功能数据中的离群点检测密度核深度

利用功能数据的离群点检测及密度核深度分析

 

简介 

 

在当今大数据集和复杂数据模式的时代,检测异常或离群值的艺术和科学变得更加微妙。虽然传统的异常检测技术可以很好地处理标量或多变量数据,但是涉及曲线、曲面或任何连续形式的功能数据提出了独特的挑战。为解决这个问题,已经开发出了一种开创性的技术,称为“密度核深度”(DKD)方法。

在本文中,我们将从数据科学家的角度深入探讨DKD的概念及其在功能数据离群值检测中的影响。

 

1. 理解功能数据

 

在深入研究DKD的复杂性之前,理解功能数据的含义是至关重要的。与标量值的传统数据点不同,功能数据包含曲线或函数。可以将其视为将整个曲线作为单个数据观测。这种类型的数据经常出现在连续不断的时间内进行测量的情况下,例如一天内的温度曲线或股市轨迹。

给定一个在域D上观察到的n条曲线的数据集,每条曲线可以表示为:

 

2. 功能数据中离群点检测的挑战

 

对于标量数据,我们可以计算均值和标准差,然后根据离平均值一定标准差范围之外的数据点确定离群值。

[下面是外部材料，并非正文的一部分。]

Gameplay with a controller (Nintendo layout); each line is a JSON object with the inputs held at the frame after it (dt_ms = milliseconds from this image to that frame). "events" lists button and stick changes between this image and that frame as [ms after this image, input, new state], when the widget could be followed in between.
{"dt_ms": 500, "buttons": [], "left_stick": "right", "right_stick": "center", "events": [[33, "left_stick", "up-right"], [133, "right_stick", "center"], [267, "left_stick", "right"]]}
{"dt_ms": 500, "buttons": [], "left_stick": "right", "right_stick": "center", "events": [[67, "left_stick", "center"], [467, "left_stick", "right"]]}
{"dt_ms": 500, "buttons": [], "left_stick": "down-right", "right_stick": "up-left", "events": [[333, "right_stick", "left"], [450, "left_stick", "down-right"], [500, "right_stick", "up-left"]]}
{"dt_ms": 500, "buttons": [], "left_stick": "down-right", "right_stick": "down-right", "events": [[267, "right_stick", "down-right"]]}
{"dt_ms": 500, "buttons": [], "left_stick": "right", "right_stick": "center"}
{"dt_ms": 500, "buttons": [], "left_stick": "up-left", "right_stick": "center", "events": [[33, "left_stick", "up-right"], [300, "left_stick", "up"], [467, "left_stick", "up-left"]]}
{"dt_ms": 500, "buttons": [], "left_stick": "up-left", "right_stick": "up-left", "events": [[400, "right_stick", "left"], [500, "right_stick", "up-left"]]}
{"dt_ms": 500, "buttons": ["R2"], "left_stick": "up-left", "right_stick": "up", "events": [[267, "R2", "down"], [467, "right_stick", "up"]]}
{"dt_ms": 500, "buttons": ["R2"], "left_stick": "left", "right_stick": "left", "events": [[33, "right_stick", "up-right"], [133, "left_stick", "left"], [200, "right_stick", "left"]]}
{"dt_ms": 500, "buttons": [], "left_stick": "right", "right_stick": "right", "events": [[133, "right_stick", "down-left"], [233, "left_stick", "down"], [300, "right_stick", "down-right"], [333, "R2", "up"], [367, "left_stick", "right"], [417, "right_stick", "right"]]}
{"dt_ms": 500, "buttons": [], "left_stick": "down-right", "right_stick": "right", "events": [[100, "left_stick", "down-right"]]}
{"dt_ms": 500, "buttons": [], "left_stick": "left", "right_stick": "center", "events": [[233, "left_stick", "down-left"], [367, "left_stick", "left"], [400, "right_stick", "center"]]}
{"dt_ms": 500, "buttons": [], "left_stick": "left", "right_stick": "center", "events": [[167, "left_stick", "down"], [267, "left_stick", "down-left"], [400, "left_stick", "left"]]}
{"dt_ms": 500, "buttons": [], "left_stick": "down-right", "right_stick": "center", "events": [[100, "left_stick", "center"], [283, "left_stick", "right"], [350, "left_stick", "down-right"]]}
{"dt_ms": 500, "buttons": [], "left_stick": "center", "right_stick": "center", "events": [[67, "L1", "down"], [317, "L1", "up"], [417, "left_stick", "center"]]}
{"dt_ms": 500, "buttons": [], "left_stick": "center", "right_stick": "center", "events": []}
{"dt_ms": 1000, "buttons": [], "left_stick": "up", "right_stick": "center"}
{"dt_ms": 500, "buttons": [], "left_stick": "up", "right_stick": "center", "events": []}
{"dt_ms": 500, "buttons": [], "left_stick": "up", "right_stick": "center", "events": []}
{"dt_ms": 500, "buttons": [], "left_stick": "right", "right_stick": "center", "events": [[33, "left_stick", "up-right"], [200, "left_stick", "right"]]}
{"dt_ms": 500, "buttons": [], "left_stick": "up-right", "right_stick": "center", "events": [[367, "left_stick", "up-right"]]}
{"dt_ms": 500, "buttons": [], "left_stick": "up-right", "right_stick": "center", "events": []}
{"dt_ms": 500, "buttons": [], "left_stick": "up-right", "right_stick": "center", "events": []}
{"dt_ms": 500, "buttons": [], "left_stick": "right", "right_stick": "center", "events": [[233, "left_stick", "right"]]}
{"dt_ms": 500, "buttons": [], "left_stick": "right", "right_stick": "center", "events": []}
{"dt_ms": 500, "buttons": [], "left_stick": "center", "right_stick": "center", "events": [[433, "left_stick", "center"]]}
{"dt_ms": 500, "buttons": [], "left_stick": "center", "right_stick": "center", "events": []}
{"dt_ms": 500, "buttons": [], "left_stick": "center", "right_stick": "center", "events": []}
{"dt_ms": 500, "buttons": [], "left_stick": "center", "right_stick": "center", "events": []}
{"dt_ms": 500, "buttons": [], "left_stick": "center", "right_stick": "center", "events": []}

对于功能数据,这种方法更加复杂,因为每个观测值都是曲线。

衡量曲线集中性的一种方法是计算其相对于其他曲线的“深度”。例如,使用简单的深度度量:

其中n是曲线的总数。

虽然上述是一种简化表示,但实际情况中,功能数据集可能由成千上万条曲线组成,这使得可视化离群值检测具有挑战性。数学公式(如深度度量)提供了更结构化的方法来衡量每个曲线的集中性并潜在地检测离群值。

在实际场景中,需要使用更高级的方法,如密度核深度,来有效确定功能数据中的离群值。

 

3. DKD的工作原理

 

DKD通过比较每个点上每个曲线的密度与该点处整个数据集的总体密度。密度是使用核方法估计的,核方法是一种非参数技术,可在复杂数据结构中对密度进行估计。

对于每条曲线,DKD评估其在每个点上的“异常性”,并将这些值在整个域上积分。结果是一个表示曲线深度的单个数字。较低的值表示潜在的离群值。

给定的曲线Xi?(t)在点t处的核密度估计定义如下:

位置:

  • K(。)是核函数,通常为高斯核。
  • h是带宽参数。

核函数K(。)和带宽h的选择可以显著影响DKD值:

  • 核函数:高斯核常用于其平滑性能。
  • 带宽 :它决定了密度估计的平滑程度。通常使用交叉验证方法来选择最优h。

3. 密度核深度计算

点t处曲线Xi?(t)相对于整个数据集的深度计算如下:

其中:

每条曲线的结果DKD值给出了它们在数据集中的集中程度:

  • DKD值较高的曲线更集中于数据集。
  • DKD值较低的曲线可能是异常值。

4. 在功能性数据分析中使用DKD的优势

灵活性:DKD对数据的基本分布没有强烈的假设,使其适用于各种功能性数据结构。

可解释性:DKD为每条曲线提供了一个深度值,直观地展示了哪些曲线是中心曲线,哪些曲线可能是异常值。

效率:尽管复杂,DKD在计算上是高效的,适用于大型功能性数据集。

5. 实际影响

想象一种情景,一个数据科学家正在分析患者24小时心率曲线。传统的异常检测可能会将偶尔高心率的读数标记为异常值。然而,使用DKD的功能性数据分析可以检测到整个异常的心率曲线 – 可能表示心律失常,从而提供了更全面的患者健康视角。

结论

随着数据的复杂性不断增长,分析数据的工具和技术必须相应地发展。密度核深度为功能性数据的复杂环境提供了一种有前途的方法,确保数据科学家能够自信地检测异常值并从中获得有意义的洞见。虽然DKD只是数据科学家工具中众多工具之一,但它在功能性数据分析中的潜力是不可否认的,并将为未来更复杂的分析技术铺平道路。

Kulbir Singh 是数据分析和数据科学领域的杰出领导者,拥有二十多年的信息技术经验。他的专长涵盖领导力、数据分析、机器学习、人工智能、创新解决方案设计和问题解决。目前,Kulbir担任Elevance Health的健康信息经理一职。对人工智能的进展充满热情,Kulbir创办了AIboard.io,这是一个专注于AI和医疗领域的教育内容和课程的创新平台。